Self-healing web apps achieve 93% recovery success with MAPE-K framework
New framework detects faults in 3.9 seconds and cuts recovery time by 56%.
A new research paper from Sales Aribe Jr. and Rov Japheth Oracion introduces a self-healing framework for web applications that uses the MAPE-K (Monitor-Analyze-Plan-Execute over a shared Knowledge base) model, enhanced with an AutoFix-inspired recovery module. The team tested the system across 20 different runtime failure scenarios, including service crashes, memory leaks, and database disconnections, using controlled fault injection experiments. Results showed a mean fault detection F1-score of 90.7% and a recovery success rate of 93.2%.

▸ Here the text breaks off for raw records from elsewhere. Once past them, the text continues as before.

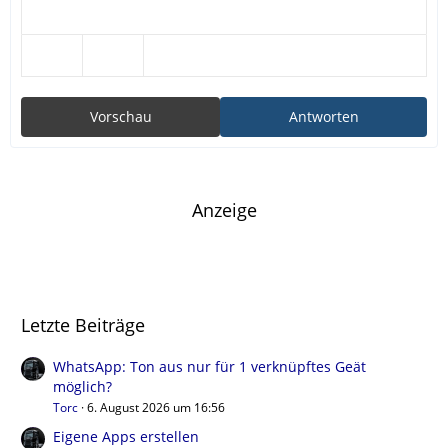
Vorschau
Antworten
Anzeige
Letzte Beiträge
WhatsApp: Ton aus nur für 1 verknüpftes Geät
möglich?
Torc
6. August 2026 um 16:56
Eigene Apps erstellen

The AutoFix module reduced average time-to-recovery (TTR) by 56.2%, bringing it down to just 3.92 seconds. During fault conditions, system throughput remained between 88% and 95% of normal levels, with only a 3.1% increase in response time. The iterative feedback mechanism improved recovery efficiency by 18.6% over multiple cycles. While the framework currently relies on predefined recovery strategies, the integration of learning-oriented feedback lays groundwork for more autonomous self-healing systems in the future.
- Framework achieved 90.7% F1-score in fault detection and 93.2% recovery success across 20 failure scenarios
- Time-to-recovery reduced by 56.2% to an average of 3.92 seconds using the AutoFix module
- System throughput maintained at 88–95% during faults with only 3.1% added latency
Why It Matters
Practical self-healing for web apps means fewer outages, faster fixes, and resilient operations for critical online services.